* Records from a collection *
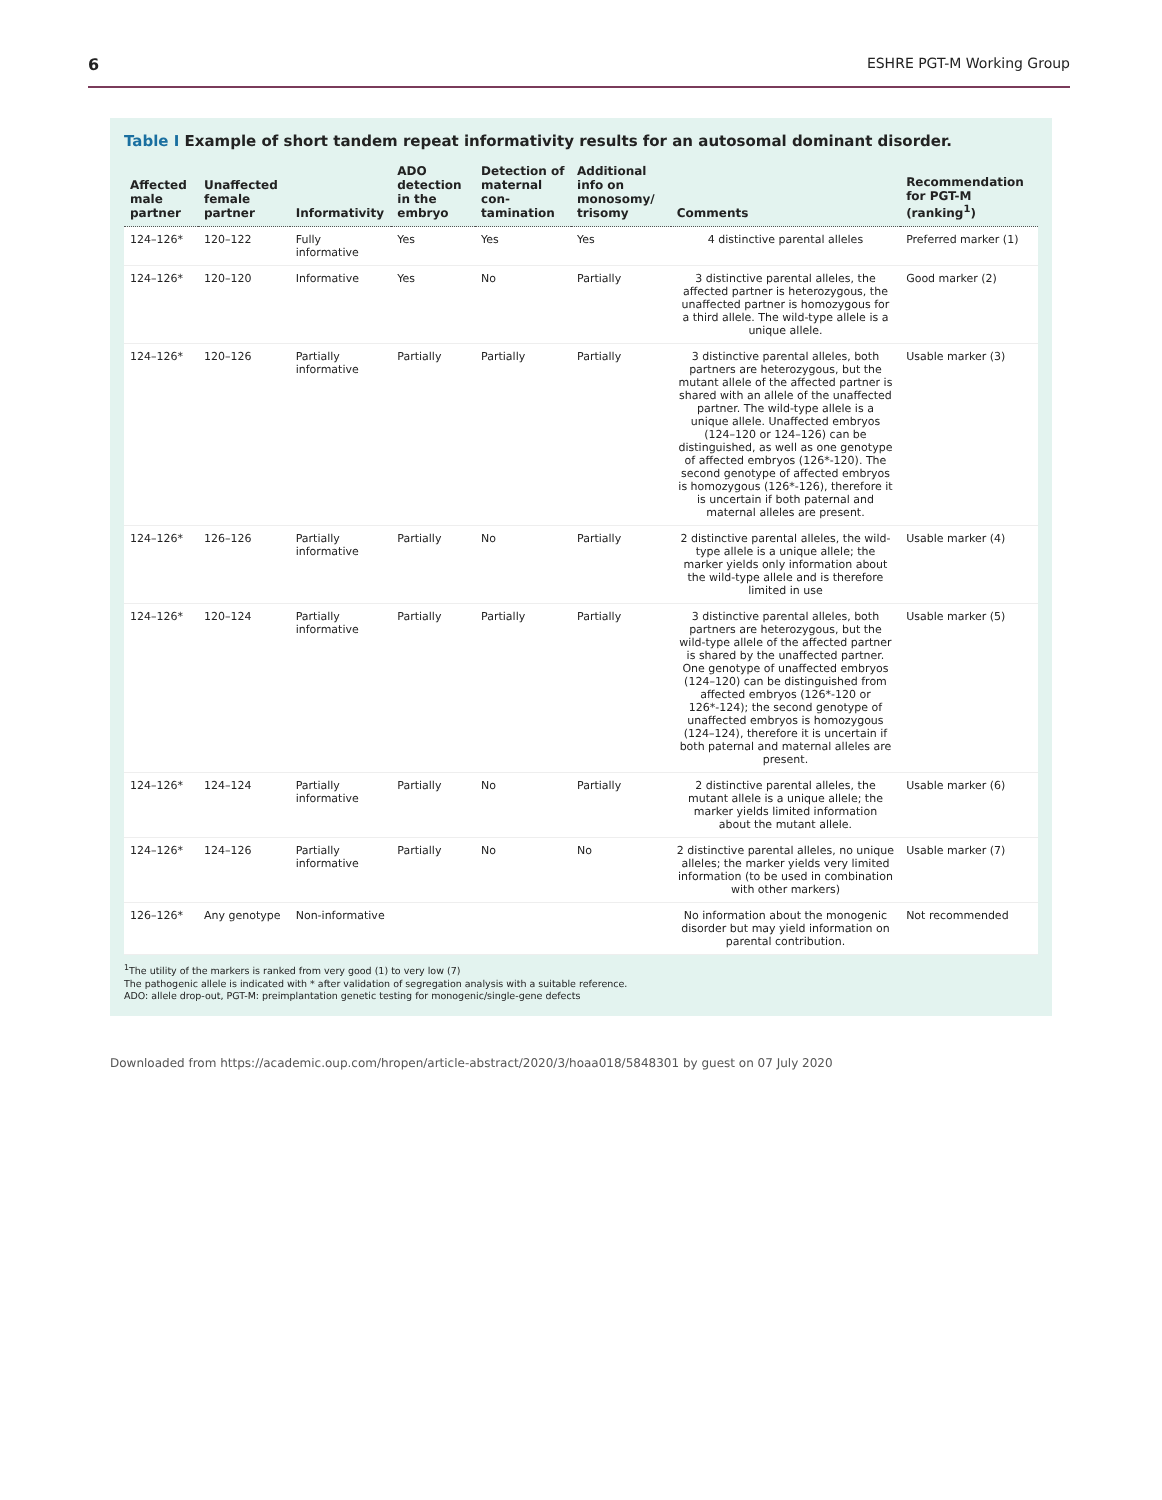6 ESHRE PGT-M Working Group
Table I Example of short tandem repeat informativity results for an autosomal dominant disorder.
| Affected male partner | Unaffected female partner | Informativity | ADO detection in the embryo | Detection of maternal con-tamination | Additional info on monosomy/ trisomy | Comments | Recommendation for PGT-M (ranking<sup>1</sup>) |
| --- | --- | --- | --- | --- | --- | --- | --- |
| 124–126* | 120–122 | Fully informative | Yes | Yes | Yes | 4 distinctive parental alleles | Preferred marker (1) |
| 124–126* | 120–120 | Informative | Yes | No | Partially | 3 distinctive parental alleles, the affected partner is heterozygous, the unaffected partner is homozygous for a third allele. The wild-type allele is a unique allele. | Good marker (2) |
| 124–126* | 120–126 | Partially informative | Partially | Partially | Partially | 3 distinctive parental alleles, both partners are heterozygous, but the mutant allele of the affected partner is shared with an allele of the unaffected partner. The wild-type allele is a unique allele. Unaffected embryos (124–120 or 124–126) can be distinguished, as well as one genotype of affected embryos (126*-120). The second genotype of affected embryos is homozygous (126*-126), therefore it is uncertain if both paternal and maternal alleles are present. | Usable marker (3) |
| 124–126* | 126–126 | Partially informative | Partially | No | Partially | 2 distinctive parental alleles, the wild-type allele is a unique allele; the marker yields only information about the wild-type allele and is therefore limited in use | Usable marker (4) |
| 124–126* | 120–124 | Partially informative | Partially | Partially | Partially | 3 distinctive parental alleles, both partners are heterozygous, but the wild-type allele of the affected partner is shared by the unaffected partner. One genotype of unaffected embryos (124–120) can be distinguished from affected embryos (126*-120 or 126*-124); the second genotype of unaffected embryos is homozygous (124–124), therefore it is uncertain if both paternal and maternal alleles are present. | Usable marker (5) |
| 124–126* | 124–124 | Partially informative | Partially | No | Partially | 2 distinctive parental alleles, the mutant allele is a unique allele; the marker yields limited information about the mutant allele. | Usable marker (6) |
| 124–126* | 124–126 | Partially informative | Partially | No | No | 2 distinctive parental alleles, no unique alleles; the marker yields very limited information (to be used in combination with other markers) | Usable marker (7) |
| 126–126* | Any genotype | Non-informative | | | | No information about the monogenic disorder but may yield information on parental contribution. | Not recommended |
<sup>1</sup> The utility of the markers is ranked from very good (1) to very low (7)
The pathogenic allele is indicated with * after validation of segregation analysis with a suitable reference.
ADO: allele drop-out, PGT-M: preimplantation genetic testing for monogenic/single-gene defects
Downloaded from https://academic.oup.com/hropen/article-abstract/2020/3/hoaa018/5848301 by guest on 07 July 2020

* WHAT YOU NEED TO DO *
Copy every line above that includes the string "mutant".

* REPLY TO THE EXERCISE *
| 124–126* | 120–126 | Partially informative | Partially | Partially | Partially | 3 distinctive parental alleles, both partners are heterozygous, but the mutant allele of the affected partner is shared with an allele of the unaffected partner. The wild-type allele is a unique allele. Unaffected embryos (124–120 or 124–126) can be distinguished, as well as one genotype of affected embryos (126*-120). The second genotype of affected embryos is homozygous (126*-126), therefore it is uncertain if both paternal and maternal alleles are present. | Usable marker (3) |
| 124–126* | 124–124 | Partially informative | Partially | No | Partially | 2 distinctive parental alleles, the mutant allele is a unique allele; the marker yields limited information about the mutant allele. | Usable marker (6) |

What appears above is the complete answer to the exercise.